Existing vision encoders for robotics face a fundamental bottleneck: robotic datasets lack the scale necessary for large-scale pre-training. Prior work circumvents this data scarcity by turning to internet-scale image and language data or egocentric human video. While these models show promise, neither paradigm learns from paired vision and action data, which downstream visuomotor control policies require. However, robot trajectories, the most direct source of this paired signal, are not available at pre-training scale, motivating us to extract action signals from abundant human video instead. To this end, we introduce CAIP (Contrastive Action-Image Pre-training), a vision encoder that treats human hand poses from large-scale egocentric video as a proxy for end-effector actions. By extracting 3D hand keypoints, a representation that aligns naturally with downstream robot action spaces, CAIP learns a unified action-image representation through a contrastive objective. Leveraging 32,041 hours of egocentric human video and only 88 hours of robotic manipulation data, CAIP outperforms state-of-the-art vision encoders including DINOv2, SigLIP, MVP, and R3M. Evaluated on a challenging real-world dexterous manipulation setup using Dexmate Vega and Sharpa Wave hands, CAIP yields performance gains of more than 30% on tasks involving folding, pouring, and fine-grained manipulation. Our results show that our method of contrastive action-centric pre-training yields a scalable path to achieving robust visual representations better suited for physical interaction.

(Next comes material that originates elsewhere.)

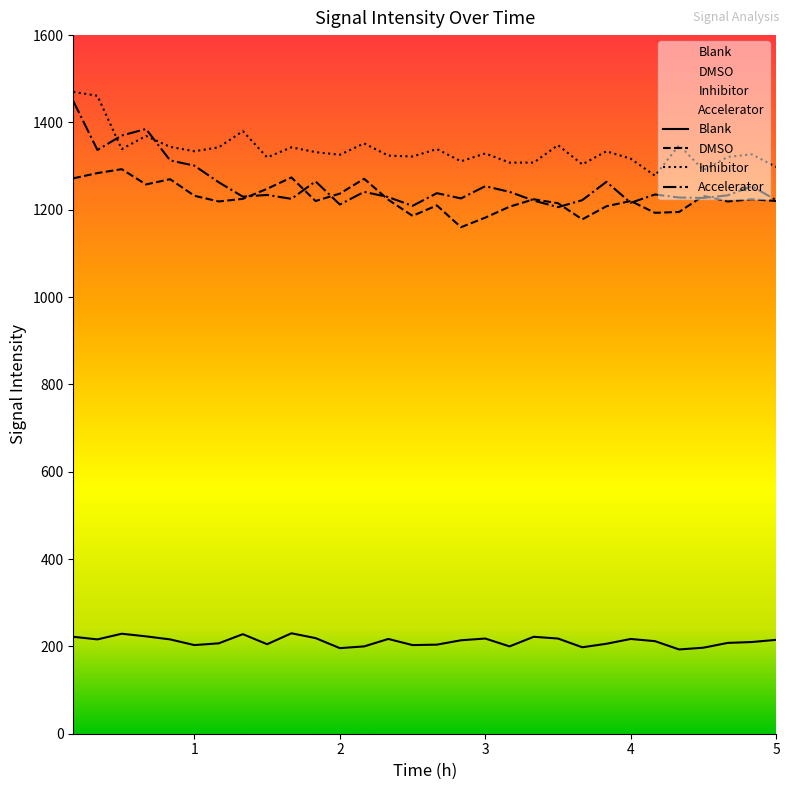

What is the difference between the second highest and second lowest values in the Blank series?

33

翻译：现有面向机器人应用的视觉编码器面临根本瓶颈：机器人数据集缺乏大规模预训练所需的数据规模。先前研究通过转向互联网规模的图像与语言数据或以自我为中心的人类视频来规避数据稀缺问题。尽管这些模型展现出潜力，但两种范式均未利用配对视觉-动作数据进行学习——而这正是下游视觉运动控制策略所需的关键信号。然而，最直接的配对信号来源（机器人轨迹）在预训练阶段尚不可得，这促使我们从丰富的人类视频中提取动作信号。为此，我们提出CAIP（对比式动作-图像预训练），这是一种将大规模自我中心视频中的人类手部姿态视为末端执行器动作代理的视觉编码器。通过提取三维手部关键点（一种与下游机器人动作空间自然对齐的表征），CAIP借助对比学习目标学习统一的动作-图像表征。利用32,041小时自我中心人类视频与仅88小时机器人操作数据，CAIP在性能上超越DINOv2、SigLIP、MVP及R3M等最先进视觉编码器。在使用Dexmate Vega与Sharpa Wave机械手的现实挑战性灵巧操作评估中，CAIP在涉及折叠、倾倒及精细操控的任务上取得超过30%的性能提升。实验结果表明，我们提出的以动作为中心的对比式预训练方法，为实现更适配物理交互的鲁棒视觉表征提供了可扩展路径。